Using "Factor" as the search string, find the matching lines below and copy them.

[Provided entries Boundary: Start]

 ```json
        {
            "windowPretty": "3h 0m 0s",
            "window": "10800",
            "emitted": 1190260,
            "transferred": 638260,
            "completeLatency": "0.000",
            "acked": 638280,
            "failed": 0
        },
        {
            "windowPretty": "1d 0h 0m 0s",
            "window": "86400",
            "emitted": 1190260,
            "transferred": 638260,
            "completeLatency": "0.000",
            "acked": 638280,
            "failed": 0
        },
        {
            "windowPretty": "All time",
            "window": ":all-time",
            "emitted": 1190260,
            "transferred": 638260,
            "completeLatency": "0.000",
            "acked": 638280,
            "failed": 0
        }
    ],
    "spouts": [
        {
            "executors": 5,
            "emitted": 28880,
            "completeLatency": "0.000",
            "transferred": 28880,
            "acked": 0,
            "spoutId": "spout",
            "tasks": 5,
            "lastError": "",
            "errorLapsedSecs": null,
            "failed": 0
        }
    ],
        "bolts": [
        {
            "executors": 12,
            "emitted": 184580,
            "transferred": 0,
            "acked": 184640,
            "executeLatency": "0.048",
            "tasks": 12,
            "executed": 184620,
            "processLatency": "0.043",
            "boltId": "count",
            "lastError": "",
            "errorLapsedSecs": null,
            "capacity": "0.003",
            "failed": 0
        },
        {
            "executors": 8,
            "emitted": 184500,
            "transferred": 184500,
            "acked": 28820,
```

[Provided entries Boundary: End]
[Provided entries Boundary: Start]

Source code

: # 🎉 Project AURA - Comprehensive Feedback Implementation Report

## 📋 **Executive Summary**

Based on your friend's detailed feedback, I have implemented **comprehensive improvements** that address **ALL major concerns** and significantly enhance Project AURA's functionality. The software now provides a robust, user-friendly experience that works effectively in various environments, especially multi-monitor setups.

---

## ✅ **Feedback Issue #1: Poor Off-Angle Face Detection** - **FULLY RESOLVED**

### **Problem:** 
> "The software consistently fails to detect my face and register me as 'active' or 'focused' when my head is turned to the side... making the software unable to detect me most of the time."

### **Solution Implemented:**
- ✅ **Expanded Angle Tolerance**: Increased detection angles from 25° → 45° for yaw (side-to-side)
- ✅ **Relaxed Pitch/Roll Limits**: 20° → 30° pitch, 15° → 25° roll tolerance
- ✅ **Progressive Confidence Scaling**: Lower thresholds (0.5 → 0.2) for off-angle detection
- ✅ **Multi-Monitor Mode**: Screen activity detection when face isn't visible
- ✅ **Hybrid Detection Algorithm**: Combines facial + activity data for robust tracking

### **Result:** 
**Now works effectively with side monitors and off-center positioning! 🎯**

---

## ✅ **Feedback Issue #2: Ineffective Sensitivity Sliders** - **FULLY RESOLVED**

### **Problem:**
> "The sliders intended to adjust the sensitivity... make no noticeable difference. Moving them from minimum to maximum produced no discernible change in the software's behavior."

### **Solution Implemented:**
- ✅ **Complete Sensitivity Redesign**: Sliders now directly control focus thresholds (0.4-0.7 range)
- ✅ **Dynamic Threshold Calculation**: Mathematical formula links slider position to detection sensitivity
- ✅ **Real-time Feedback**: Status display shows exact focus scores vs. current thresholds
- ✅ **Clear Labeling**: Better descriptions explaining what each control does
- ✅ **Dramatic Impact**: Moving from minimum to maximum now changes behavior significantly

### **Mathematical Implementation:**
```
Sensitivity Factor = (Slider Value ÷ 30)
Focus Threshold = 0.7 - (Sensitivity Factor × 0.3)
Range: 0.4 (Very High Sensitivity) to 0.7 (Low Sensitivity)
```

[Provided entries Boundary: End]

> Solved problem
Sensitivity Factor = (Slider Value ÷ 30)
Focus Threshold = 0.7 - (Sensitivity Factor × 0.3)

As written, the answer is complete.